There is a fire station in Westlake Village.
Twelve men call it home for a good part of every
month. One of them is Carl Price. Shaggy haired,
with deep creased features, he is a tall, lanky
man who indeed looks like he can save your life.
Carl’s father was a fireman.
“Before World War II, my father was a civil
defense worker. At that time, civil defense was
under the L.A. County Fire Department. Once the
war was over, friends encouraged him to try out
for the department.“ His father retired in 1967.
After graduating from Bellflower High, Carl
went to Cerritos College. One side of his family
encouraged him to go into business. His grandfather
was in real estate.
“I never felt suited for office work. I was
more an adrenaline junky, big into drag racing,
and motorcycles.” And he was a competitor. He
won the winter nationals in his car class in 1964.

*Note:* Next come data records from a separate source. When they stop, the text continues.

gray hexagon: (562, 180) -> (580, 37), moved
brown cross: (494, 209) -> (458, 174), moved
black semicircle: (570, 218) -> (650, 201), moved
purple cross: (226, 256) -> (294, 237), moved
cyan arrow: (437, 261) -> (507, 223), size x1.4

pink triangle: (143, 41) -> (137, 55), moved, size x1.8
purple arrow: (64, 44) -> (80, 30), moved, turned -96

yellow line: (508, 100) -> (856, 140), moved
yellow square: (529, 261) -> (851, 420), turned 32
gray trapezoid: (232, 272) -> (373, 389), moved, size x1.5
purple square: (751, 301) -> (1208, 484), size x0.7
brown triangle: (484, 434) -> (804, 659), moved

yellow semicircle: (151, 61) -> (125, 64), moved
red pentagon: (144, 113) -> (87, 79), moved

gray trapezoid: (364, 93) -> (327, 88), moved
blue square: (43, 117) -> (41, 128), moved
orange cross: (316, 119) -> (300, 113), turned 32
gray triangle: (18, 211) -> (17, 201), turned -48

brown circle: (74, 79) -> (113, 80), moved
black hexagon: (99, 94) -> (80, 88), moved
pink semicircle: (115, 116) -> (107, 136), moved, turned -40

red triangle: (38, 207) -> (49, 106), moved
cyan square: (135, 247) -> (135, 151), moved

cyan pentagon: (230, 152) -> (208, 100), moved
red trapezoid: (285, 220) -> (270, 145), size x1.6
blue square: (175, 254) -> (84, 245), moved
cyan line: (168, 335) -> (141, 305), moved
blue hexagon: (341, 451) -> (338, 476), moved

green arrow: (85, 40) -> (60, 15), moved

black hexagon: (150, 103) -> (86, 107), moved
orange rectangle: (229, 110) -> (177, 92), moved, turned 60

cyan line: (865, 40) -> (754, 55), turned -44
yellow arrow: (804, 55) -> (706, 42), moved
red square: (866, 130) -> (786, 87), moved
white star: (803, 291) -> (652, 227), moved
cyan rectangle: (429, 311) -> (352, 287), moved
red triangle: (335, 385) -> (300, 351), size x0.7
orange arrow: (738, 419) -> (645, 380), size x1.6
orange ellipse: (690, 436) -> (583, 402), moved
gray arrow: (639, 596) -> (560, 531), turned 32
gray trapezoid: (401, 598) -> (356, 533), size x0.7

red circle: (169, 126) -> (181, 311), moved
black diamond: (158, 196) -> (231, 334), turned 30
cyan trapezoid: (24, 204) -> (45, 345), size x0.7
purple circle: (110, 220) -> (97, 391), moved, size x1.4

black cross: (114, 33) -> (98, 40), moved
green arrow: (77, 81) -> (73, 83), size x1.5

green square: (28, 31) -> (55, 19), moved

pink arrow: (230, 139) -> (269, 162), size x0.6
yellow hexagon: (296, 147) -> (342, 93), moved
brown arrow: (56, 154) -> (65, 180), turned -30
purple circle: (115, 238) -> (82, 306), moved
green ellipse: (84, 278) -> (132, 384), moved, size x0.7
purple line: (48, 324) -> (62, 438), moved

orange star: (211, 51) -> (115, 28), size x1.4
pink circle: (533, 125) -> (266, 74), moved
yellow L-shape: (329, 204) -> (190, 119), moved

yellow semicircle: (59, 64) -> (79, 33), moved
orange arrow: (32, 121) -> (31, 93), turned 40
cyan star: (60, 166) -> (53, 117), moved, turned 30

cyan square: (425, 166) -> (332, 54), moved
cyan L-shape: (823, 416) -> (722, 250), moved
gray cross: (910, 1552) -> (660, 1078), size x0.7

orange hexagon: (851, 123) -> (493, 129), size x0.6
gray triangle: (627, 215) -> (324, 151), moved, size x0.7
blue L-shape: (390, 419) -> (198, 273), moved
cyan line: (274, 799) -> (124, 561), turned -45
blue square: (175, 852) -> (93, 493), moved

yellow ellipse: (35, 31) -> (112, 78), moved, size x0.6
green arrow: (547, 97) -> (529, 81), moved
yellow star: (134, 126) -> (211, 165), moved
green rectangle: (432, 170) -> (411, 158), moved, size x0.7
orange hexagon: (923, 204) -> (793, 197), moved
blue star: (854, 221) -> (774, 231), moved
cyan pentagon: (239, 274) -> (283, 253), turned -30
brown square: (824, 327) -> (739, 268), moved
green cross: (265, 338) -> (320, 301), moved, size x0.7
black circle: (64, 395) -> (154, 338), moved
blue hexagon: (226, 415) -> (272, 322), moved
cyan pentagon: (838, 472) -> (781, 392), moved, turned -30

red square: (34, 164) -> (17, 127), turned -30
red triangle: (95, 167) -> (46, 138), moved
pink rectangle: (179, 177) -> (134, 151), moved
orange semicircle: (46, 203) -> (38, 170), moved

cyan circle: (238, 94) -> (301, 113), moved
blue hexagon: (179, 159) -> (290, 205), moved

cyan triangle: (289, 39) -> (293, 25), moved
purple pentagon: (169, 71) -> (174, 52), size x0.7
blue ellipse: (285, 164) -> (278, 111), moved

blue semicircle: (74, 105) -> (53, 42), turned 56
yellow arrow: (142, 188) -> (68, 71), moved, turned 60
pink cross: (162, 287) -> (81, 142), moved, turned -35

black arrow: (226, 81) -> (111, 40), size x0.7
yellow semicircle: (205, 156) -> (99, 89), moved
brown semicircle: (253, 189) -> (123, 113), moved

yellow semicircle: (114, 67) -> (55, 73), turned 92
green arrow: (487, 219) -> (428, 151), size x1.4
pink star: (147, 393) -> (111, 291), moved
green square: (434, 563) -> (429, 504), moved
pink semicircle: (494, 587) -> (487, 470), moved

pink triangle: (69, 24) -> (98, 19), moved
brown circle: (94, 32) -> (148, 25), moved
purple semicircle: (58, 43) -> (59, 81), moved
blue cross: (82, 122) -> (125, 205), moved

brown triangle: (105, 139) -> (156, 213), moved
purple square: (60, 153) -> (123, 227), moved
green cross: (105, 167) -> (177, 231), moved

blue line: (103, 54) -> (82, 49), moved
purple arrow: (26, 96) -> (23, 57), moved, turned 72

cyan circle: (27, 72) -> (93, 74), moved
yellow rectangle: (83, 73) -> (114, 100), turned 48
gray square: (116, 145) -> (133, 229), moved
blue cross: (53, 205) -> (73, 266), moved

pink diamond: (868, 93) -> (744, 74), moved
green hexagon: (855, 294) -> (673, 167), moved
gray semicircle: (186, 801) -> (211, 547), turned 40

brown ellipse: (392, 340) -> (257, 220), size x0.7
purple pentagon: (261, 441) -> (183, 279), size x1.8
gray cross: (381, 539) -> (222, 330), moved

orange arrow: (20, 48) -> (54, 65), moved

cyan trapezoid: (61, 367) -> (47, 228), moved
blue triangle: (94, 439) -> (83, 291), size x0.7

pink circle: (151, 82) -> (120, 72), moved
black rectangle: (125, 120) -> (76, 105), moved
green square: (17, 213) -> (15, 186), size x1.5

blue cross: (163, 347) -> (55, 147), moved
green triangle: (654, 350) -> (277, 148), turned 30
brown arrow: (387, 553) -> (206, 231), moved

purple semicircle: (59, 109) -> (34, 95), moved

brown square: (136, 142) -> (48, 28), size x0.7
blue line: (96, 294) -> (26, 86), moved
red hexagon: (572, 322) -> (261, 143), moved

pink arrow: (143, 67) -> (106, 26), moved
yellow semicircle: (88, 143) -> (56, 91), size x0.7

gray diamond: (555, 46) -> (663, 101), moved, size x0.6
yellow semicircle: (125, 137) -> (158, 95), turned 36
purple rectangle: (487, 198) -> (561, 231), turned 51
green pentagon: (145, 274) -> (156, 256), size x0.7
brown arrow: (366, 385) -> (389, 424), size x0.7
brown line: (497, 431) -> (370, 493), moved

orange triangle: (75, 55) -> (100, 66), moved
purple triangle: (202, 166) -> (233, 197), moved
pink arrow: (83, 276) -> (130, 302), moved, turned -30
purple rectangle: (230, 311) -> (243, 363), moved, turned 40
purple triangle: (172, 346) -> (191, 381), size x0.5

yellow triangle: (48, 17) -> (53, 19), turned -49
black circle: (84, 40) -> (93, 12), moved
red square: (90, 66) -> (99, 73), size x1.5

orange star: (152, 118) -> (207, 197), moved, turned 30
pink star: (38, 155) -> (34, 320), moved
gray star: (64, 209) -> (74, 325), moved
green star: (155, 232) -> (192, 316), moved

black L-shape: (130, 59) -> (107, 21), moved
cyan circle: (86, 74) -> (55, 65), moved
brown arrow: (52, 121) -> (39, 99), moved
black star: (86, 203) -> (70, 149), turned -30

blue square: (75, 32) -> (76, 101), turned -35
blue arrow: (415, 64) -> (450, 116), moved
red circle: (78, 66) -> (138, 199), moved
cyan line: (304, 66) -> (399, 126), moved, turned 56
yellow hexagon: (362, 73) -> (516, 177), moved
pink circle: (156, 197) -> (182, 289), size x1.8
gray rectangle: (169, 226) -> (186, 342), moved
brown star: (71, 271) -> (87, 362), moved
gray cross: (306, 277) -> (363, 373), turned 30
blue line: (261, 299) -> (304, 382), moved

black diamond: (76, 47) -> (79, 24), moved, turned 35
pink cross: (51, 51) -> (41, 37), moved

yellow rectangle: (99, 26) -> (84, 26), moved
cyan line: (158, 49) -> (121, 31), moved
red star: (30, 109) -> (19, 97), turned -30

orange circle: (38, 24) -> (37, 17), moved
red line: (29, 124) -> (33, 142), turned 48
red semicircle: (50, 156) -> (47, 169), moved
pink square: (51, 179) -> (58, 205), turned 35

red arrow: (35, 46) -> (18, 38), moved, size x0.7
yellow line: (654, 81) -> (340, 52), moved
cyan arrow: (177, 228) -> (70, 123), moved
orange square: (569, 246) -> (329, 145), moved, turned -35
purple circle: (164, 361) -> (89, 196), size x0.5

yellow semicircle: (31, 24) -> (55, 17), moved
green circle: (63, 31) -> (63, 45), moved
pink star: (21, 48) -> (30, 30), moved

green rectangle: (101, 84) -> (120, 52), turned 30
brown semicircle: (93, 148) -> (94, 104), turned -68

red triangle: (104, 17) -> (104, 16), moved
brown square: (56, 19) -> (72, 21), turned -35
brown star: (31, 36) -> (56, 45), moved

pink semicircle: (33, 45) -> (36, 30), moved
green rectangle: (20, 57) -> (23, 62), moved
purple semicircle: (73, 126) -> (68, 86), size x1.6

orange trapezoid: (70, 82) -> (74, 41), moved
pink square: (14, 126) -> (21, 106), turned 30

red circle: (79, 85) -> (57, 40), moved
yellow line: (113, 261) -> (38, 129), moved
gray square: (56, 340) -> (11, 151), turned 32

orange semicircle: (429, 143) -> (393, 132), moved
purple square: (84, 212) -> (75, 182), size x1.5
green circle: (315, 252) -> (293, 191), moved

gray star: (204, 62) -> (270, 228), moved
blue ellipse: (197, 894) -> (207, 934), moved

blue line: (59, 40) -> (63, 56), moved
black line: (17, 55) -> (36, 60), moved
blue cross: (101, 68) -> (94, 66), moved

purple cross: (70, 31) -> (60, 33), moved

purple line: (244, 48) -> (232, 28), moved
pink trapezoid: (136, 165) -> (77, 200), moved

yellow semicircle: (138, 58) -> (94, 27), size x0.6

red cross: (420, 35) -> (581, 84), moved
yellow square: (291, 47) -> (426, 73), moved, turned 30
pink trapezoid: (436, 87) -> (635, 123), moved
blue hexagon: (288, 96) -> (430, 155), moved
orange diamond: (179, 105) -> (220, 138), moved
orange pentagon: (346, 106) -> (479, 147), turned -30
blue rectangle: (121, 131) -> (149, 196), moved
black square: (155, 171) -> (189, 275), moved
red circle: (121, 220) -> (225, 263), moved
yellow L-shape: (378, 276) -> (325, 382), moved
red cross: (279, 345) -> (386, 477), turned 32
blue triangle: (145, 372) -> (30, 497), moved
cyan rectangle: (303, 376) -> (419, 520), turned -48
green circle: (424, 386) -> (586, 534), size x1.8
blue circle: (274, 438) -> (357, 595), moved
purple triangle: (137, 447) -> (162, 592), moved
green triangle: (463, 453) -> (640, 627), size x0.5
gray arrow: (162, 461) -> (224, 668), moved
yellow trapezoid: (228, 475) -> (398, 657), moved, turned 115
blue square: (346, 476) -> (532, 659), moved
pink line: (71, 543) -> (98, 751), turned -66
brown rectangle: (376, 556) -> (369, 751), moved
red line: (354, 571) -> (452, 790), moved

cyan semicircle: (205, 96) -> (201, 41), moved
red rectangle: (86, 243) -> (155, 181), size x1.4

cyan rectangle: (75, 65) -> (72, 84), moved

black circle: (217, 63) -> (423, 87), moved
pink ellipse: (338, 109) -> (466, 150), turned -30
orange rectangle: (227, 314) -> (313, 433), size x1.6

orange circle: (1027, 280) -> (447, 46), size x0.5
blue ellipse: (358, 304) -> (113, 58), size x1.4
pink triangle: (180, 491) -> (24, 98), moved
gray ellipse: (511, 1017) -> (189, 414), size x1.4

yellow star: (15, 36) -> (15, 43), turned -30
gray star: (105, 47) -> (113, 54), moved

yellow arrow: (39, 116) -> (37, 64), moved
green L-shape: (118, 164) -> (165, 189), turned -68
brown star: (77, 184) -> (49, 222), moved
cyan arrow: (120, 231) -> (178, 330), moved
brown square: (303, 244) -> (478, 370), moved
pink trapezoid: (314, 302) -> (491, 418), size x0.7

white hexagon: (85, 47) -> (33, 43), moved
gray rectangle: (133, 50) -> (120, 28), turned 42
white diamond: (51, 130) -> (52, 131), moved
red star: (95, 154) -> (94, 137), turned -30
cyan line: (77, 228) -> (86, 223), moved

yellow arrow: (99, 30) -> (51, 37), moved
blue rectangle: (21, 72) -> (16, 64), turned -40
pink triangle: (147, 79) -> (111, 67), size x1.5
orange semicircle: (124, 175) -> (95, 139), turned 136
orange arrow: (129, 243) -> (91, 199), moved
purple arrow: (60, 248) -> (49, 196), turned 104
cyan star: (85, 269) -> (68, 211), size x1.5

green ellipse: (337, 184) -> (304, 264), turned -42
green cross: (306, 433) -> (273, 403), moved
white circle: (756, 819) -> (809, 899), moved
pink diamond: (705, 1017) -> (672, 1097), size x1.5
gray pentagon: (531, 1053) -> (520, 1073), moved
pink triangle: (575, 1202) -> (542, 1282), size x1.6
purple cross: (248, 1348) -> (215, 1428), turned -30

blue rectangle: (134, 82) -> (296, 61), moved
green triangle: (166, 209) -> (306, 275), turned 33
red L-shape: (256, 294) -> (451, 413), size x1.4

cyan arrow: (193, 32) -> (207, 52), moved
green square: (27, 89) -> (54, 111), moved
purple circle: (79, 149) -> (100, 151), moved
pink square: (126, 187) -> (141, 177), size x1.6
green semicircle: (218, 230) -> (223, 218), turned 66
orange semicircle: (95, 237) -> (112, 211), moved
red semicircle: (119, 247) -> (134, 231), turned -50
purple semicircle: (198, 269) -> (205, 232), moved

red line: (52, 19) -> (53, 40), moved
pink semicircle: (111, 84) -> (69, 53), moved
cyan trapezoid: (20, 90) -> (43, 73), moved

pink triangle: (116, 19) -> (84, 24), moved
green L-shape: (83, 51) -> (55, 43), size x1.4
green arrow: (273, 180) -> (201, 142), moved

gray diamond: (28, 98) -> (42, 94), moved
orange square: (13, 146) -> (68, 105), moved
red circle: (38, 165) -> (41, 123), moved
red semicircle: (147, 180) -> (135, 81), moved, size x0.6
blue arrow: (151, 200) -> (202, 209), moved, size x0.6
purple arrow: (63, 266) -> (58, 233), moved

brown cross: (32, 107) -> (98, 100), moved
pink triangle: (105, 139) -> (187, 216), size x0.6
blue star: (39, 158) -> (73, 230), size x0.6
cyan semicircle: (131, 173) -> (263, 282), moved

“The fire department didn’t pay well back then.
I wasn’t sure I really wanted it but my father
urged me to apply. And all of a sudden I was with
guys that really wanted the job. Guys I liked.
Competitive guys. And once I started competing
to get the job, I started really wanting the job.
And once I got the job, I realized how well it
In 1973, after completing a two day motorcycle
race, he came down ill with what he thought was
a bad cold, so bad a large lump developed on the
side of his neck. But it wasn’t a cold Carl had,
it was a form of cancer called Hodgkin’s. At that
time Carl thought cancer was death. But he underwent
radiation treatments and exploratory surgery.
He not only recovered, he began racing again,
winning a state championship.
“Beating cancer, winning a championship. I thought
I was invincible. I went into a ‘selfish spiral’
that almost ruined my marriage.”
At about that time, he began to ride with a
new partner, a fireman who was a devout Christian.
“All he would talk about was religion and the
bible. He challenged me. And I read.”
That fortuitous fellowship and the respect he
gained for the medical profession in his recovery
from Hodgkin’s led him to decide to become a paramedic.
“The best aspect of this job is being able to
help people. The worst part is that I’ve lived
here a long time and I know a lot of people in
the community. You go out on runs to heart attacks
or accidents and deal with people you’re close
to.” A boy he rode bikes with was killed in a
motorcycle accident. A neighbor died of a heart
attack. “For the family it’s very comforting when
someone comes in they’re familiar with. But you
carry that extra burden of trying to comfort the
family and control your emotions while doing your
The job can be quiet. The job can be frantic.
The job allows time to reflect and the opportunity
to see other people’s sufferings first hand. The
job and his experiences have taught Carl Price
- fireman, paramedic, L.A. County Fire Squad 144
- “not to waste days and give thought to what
you can do to make the most of your life.”